Islamists free four hostages after Mali gets new leadership
ABIDJAN, IVORY COAST (BLOOMBERG) – Malian politician Soumaila Cisse, who led the main opposition party in 2018 presidential elections, arrived in the capital after being freed by Islamist militants following talks with the country’s new leadership.
The 70-year-old arrived in Bamako on Friday (Oct 9) together with French aid worker Sophie Petronin, who was held captive for nearly four years, as well as two Italian citizens. The four were flown from the northern town of Tessalit near the Algerian border after the prime minister’s office announced their release on Thursday.
Civil-society groups earlier this year criticised the government of Ibrahim Boubacar Keita for not doing enough to obtain the release of Mr Cisse, whose vehicle was ambushed near the desert city of Timbuktu in March while campaigning for legislative elections. In August, Keita was deposed by the army, and an interim government headed by retired military officer Bah N’Daw was named the following month.
Dressed in traditional Malian attire, Mr Cisse told state broadcaster ORTM that things moved quickly after Mr N’Daw was sworn in on Sept 25.
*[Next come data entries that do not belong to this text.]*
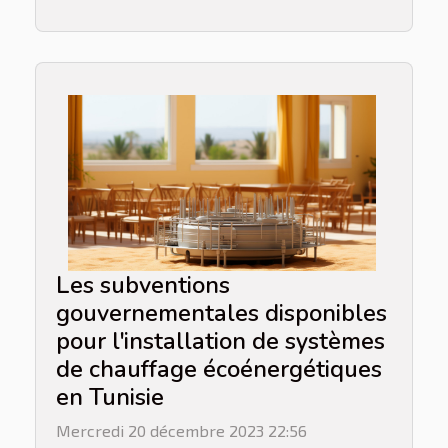
Les subventions
gouvernementales disponibles
pour l'installation de systèmes
de chauffage écoénergétiques
en Tunisie
Mercredi 20 décembre 2023 22:56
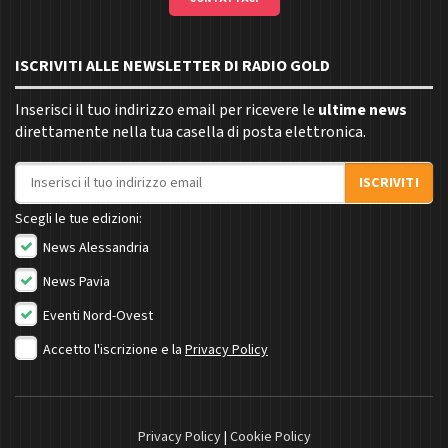
ISCRIVITI ALLE NEWSLETTER DI RADIO GOLD
Inserisci il tuo indirizzo email per ricevere le
ultime news
direttamente nella tua casella di posta elettronica.
Indirizzo email
ISCRIVITI
Scegli le tue edizioni:
News Alessandria
News Pavia
Eventi Nord-Ovest
Accetto l'iscrizione e la
Privacy Policy
Privacy Policy
|
Cookie Policy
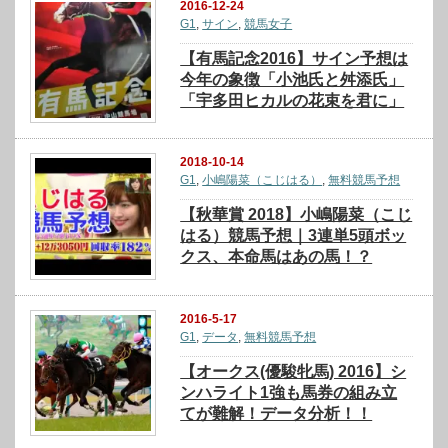
2016-12-24
G1
,
サイン
,
競馬女子
【有馬記念2016】サイン予想は
今年の象徴「小池氏と舛添氏」
「宇多田ヒカルの花束を君に」
2018-10-14
G1
,
小嶋陽菜（こじはる）
,
無料競馬予想
【秋華賞 2018】小嶋陽菜（こじ
はる）競馬予想｜3連単5頭ボッ
クス、本命馬はあの馬！？
2016-5-17
G1
,
データ
,
無料競馬予想
【オークス(優駿牝馬) 2016】シ
ンハライト1強も馬券の組み立
てが難解！データ分析！！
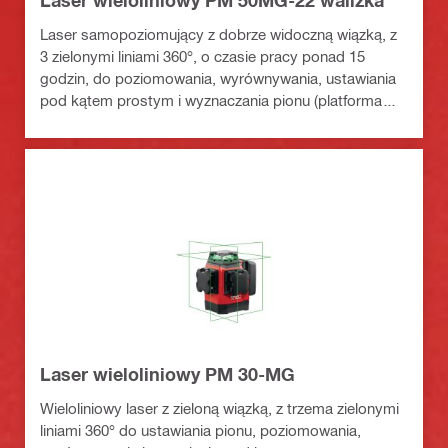
Laser wieloliniowy PM 50MG-22 walizka
Laser samopoziomujący z dobrze widoczną wiązką, z
3 zielonymi liniami 360°, o czasie pracy ponad 15
godzin, do poziomowania, wyrównywania, ustawiania
pod kątem prostym i wyznaczania pionu (platforma
akumulatorowa Nuron)
Laser wieloliniowy PM 30-MG
Wieloliniowy laser z zieloną wiązką, z trzema zielonymi
liniami 360° do ustawiania pionu, poziomowania,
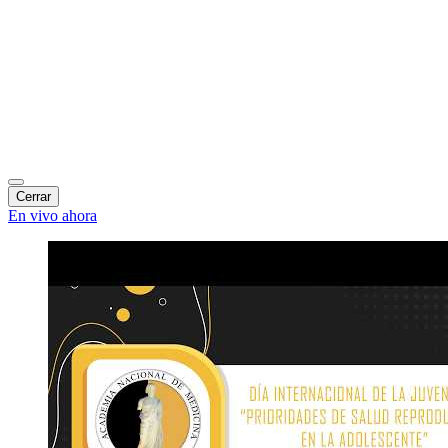
Cerrar
En vivo ahora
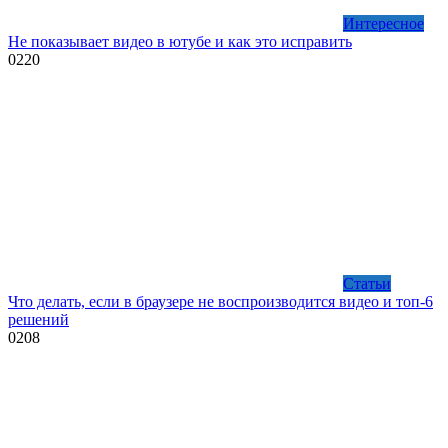
Интересное
Не показывает видео в ютубе и как это исправить
0
220
Статьи
Что делать, если в браузере не воспроизводится видео и топ-6
решений
0
208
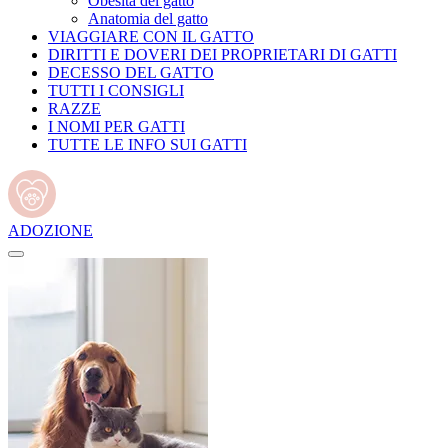
Obesità del gatto
Anatomia del gatto
VIAGGIARE CON IL GATTO
DIRITTI E DOVERI DEI PROPRIETARI DI GATTI
DECESSO DEL GATTO
TUTTI I CONSIGLI
RAZZE
I NOMI PER GATTI
TUTTE LE INFO SUI GATTI
ADOZIONE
“On Sept 26 my captors asked me to do a proof-of-life video,” he said. “After that, the president acted swiftly.”
The four were held by JNIM, an al Qaeda-linked faction operating in the Sahel region south of the Sahara. Both Mr Cisse and Ms Petronin, who was the last French hostage in the area, said they had been treated well. One of the Italians was kidnapped in neighboring Niger two years ago and moved to the Malian desert by his captors.
“I turned the detention into a spiritual retreat, so to say,” Ms Petronin told reporters upon her arrival in Bamako before flying to France. “I didn’t resist. It was easier that way.”
Jihadist groups with links to al-Qaeda and Islamic State have targeted mainly westerners for abductions for years and are believed to have financed many of their operations with ransom. About 200 militants were freed earlier this week in exchange for the hostages, a former government spokesman said by phone.
Four foreign citizens are still being detained by JNIM, including a Colombian nun and a Swiss missionary.